Remets toutes les lignes des items ci-dessous sous forme de liste numérotée, en sautant les lignes vides.

Items tirés d'une source de données
□ □ □ □

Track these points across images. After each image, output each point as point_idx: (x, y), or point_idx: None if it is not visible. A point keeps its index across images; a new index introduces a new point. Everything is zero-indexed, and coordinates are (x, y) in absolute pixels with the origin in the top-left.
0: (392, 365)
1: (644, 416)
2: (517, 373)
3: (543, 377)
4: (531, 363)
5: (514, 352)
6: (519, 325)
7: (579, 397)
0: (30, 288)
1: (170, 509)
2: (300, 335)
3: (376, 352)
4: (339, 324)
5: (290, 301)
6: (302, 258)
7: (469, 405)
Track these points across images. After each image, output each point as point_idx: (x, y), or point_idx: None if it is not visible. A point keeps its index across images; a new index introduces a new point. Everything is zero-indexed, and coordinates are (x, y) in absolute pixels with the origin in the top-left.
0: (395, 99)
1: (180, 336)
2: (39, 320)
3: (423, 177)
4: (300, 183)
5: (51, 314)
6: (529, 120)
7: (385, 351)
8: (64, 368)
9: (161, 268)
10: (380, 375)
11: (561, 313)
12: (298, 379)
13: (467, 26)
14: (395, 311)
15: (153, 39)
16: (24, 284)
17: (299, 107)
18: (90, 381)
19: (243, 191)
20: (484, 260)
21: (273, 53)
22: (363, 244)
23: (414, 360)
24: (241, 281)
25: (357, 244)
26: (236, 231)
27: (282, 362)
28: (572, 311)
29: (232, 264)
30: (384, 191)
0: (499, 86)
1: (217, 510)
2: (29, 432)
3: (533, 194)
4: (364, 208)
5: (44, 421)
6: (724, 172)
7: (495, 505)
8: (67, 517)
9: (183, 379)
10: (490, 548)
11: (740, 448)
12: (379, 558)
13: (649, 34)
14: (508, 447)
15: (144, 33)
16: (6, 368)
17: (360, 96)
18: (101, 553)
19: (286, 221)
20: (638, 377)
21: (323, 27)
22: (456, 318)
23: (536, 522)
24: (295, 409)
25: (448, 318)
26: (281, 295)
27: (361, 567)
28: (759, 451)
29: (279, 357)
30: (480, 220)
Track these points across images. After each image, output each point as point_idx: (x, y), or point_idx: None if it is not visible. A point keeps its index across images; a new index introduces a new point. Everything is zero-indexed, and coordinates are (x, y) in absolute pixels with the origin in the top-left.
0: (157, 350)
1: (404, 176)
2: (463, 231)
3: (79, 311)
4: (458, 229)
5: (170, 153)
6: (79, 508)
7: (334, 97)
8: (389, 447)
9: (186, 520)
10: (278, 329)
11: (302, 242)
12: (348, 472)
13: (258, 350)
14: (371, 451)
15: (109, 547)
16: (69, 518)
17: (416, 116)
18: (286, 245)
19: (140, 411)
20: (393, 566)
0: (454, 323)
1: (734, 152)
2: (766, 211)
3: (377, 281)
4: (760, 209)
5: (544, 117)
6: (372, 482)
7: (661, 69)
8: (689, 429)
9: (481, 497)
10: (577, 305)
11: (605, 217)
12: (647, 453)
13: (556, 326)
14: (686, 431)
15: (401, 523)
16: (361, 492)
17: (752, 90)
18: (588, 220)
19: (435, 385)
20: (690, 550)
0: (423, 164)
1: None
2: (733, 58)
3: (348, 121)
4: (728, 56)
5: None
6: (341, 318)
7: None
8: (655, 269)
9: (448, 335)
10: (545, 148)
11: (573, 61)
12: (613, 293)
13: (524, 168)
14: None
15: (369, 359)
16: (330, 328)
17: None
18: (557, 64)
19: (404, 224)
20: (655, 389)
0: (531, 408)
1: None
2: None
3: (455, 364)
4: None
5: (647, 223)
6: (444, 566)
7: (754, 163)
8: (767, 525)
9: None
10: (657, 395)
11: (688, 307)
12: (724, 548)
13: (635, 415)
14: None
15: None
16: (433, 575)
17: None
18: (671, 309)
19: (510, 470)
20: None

□ □ □ □

### Réponse
1. Track these points across images. After each image, output each point as point_idx: (x, y), or point_idx: None if it is not visible. A point keeps its index across images; a new index introduces a new point. Everything is zero-indexed, and coordinates are (x, y) in absolute pixels with the origin in the top-left.
2. 0: (392, 365)
3. 1: (644, 416)
4. 2: (517, 373)
5. 3: (543, 377)
6. 4: (531, 363)
7. 5: (514, 352)
8. 6: (519, 325)
9. 7: (579, 397)
10. 0: (30, 288)
11. 1: (170, 509)
12. 2: (300, 335)
13. 3: (376, 352)
14. 4: (339, 324)
15. 5: (290, 301)
16. 6: (302, 258)
17. 7: (469, 405)
18. Track these points across images. After each image, output each point as point_idx: (x, y), or point_idx: None if it is not visible. A point keeps its index across images; a new index introduces a new point. Everything is zero-indexed, and coordinates are (x, y) in absolute pixels with the origin in the top-left.
19. 0: (395, 99)
20. 1: (180, 336)
21. 2: (39, 320)
22. 3: (423, 177)
23. 4: (300, 183)
24. 5: (51, 314)
25. 6: (529, 120)
26. 7: (385, 351)
27. 8: (64, 368)
28. 9: (161, 268)
29. 10: (380, 375)
30. 11: (561, 313)
31. 12: (298, 379)
32. 13: (467, 26)
33. 14: (395, 311)
34. 15: (153, 39)
35. 16: (24, 284)
36. 17: (299, 107)
37. 18: (90, 381)
38. 19: (243, 191)
39. 20: (484, 260)
40. 21: (273, 53)
41. 22: (363, 244)
42. 23: (414, 360)
43. 24: (241, 281)
44. 25: (357, 244)
45. 26: (236, 231)
46. 27: (282, 362)
47. 28: (572, 311)
48. 29: (232, 264)
49. 30: (384, 191)
50. 0: (499, 86)
51. 1: (217, 510)
52. 2: (29, 432)
53. 3: (533, 194)
54. 4: (364, 208)
55. 5: (44, 421)
56. 6: (724, 172)
57. 7: (495, 505)
58. 8: (67, 517)
59. 9: (183, 379)
60. 10: (490, 548)
61. 11: (740, 448)
62. 12: (379, 558)
63. 13: (649, 34)
64. 14: (508, 447)
65. 15: (144, 33)
66. 16: (6, 368)
67. 17: (360, 96)
68. 18: (101, 553)
69. 19: (286, 221)
70. 20: (638, 377)
71. 21: (323, 27)
72. 22: (456, 318)
73. 23: (536, 522)
74. 24: (295, 409)
75. 25: (448, 318)
76. 26: (281, 295)
77. 27: (361, 567)
78. 28: (759, 451)
79. 29: (279, 357)
80. 30: (480, 220)
81. Track these points across images. After each image, output each point as point_idx: (x, y), or point_idx: None if it is not visible. A point keeps its index across images; a new index introduces a new point. Everything is zero-indexed, and coordinates are (x, y) in absolute pixels with the origin in the top-left.
82. 0: (157, 350)
83. 1: (404, 176)
84. 2: (463, 231)
85. 3: (79, 311)
86. 4: (458, 229)
87. 5: (170, 153)
88. 6: (79, 508)
89. 7: (334, 97)
90. 8: (389, 447)
91. 9: (186, 520)
92. 10: (278, 329)
93. 11: (302, 242)
94. 12: (348, 472)
95. 13: (258, 350)
96. 14: (371, 451)
97. 15: (109, 547)
98. 16: (69, 518)
99. 17: (416, 116)
100. 18: (286, 245)
101. 19: (140, 411)
102. 20: (393, 566)
103. 0: (454, 323)
104. 1: (734, 152)
105. 2: (766, 211)
106. 3: (377, 281)
107. 4: (760, 209)
108. 5: (544, 117)
109. 6: (372, 482)
110. 7: (661, 69)
111. 8: (689, 429)
112. 9: (481, 497)
113. 10: (577, 305)
114. 11: (605, 217)
115. 12: (647, 453)
116. 13: (556, 326)
117. 14: (686, 431)
118. 15: (401, 523)
119. 16: (361, 492)
120. 17: (752, 90)
121. 18: (588, 220)
122. 19: (435, 385)
123. 20: (690, 550)
124. 0: (423, 164)
125. 1: None
126. 2: (733, 58)
127. 3: (348, 121)
128. 4: (728, 56)
129. 5: None
130. 6: (341, 318)
131. 7: None
132. 8: (655, 269)
133. 9: (448, 335)
134. 10: (545, 148)
135. 11: (573, 61)
136. 12: (613, 293)
137. 13: (524, 168)
138. 14: None
139. 15: (369, 359)
140. 16: (330, 328)
141. 17: None
142. 18: (557, 64)
143. 19: (404, 224)
144. 20: (655, 389)
145. 0: (531, 408)
146. 1: None
147. 2: None
148. 3: (455, 364)
149. 4: None
150. 5: (647, 223)
151. 6: (444, 566)
152. 7: (754, 163)
153. 8: (767, 525)
154. 9: None
155. 10: (657, 395)
156. 11: (688, 307)
157. 12: (724, 548)
158. 13: (635, 415)
159. 14: None
160. 15: None
161. 16: (433, 575)
162. 17: None
163. 18: (671, 309)
164. 19: (510, 470)
165. 20: None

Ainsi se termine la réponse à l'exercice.